In Chapter 2, "Java Language Security", we examined the importance of the access modifiers to the integrity of Java's security model. Java's reflection API allows programs to inspect classes to determine the class's methods, variables, and constructors. The ability to access these entities can impact the memory integrity that Java provides.
The reflection API is powerful enough that, by inspection, a program can determine the private instance variables and methods of a class (although it can't actually access those variables or call those methods). Untrusted classes are allowed to inspect a class and find out only about its public variables and methods.
In the last half of this book, we'll be examining the details of the Java security package. This package implements a higher-order notion of security, including digital signatures, message digests, public and private keys, etc. The security package depends on this method in the security manager to arbitrate which classes can perform certain security-related operations. As an example, before a class is allowed to read a private key, this method is called with a string indicating that a private key is being read.

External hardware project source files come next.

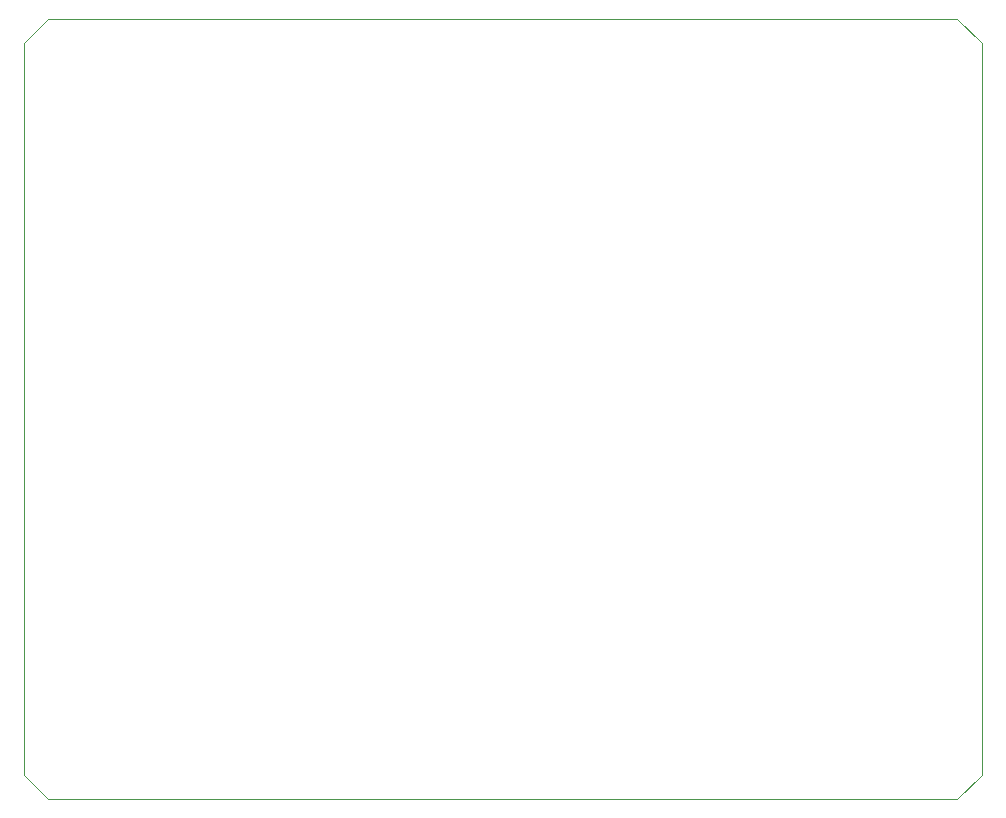
<source format=gbp>
G75*
%MOIN*%
%OFA0B0*%
%FSLAX25Y25*%
%IPPOS*%
%LPD*%
%AMOC8*
5,1,8,0,0,1.08239X$1,22.5*
%
%ADD10C,0.00000*%
D10*
X0001000Y0008874D02*
X0001000Y0252969D01*
X0008874Y0260843D01*
X0312024Y0260843D01*
X0320409Y0252969D01*
X0320409Y0008874D01*
X0312024Y0001000D01*
X0008874Y0001000D01*
X0001000Y0008874D01*
M02*

</source>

Predictably, an untrusted class is not allowed to perform any of these security-related operations, while a trusted class is.[8] Although the string argument gives the ability to distinguish what operation is being attempted, that argument is typically ignored in present implementations. As we discuss the features of the security package itself, we'll examine more in depth how the security package uses this method.
[8]This is not quite true: most browsers (including Netscape Communicator 4.0 and Internet Explorer 4.0) do not implement the Java security package at all. For classes loaded over the network, the effect is the same: you cannot use the methods of the security package. In these browsers, a trusted class in the browser's CLASSPATH, however, is also unable to use the security package.
These methods are used in conjunction with a class loader. When a class loader is asked to load a class with a particular package name, it will first ask the security manager if it is allowed to do so by calling the checkPackageAccess() method. This allows the security manager to make sure that the untrusted class is not trying to use application-specific classes that it shouldn't know about.
Similarly, when a class loader actually creates a class in a particular package, it asks the security manager if it is allowed to do so by calling the checkPackageDefinition() method. This allows the security manager to prevent an untrusted class from loading a class from the network and placing it into, for example, the java.lang package.
Note the distinction between these two methods: in the case of the checkPackageAccess() method, the question is whether the class loader can reference the class at all--e.g., whether we can call a class in the sun package. In the checkPackageDefinition() method, the class bytes have been loaded, and the security manager is being asked if they can belong to a particular package.
By default, these methods are never called. If you write a class loader, you should make sure that you call these methods as we indicated in Chapter 3, "Java Class Loaders".
That's all the methods of the security manager class that are used by the Java API to perform checks on certain operations. There are two more public methods of the SecurityManager class that we have not examined in this section; even though those methods are public, they are generally only used when you implement your own security manager, so we will defer their discussion. Remember that the discussion we followed in this chapter about the behavior of the system is based on a default set of behaviors exhibited by popular Java-enabled browsers--but since each browser is free to implement its own security policies, your particular browser may have a variation of the features we've just discussed.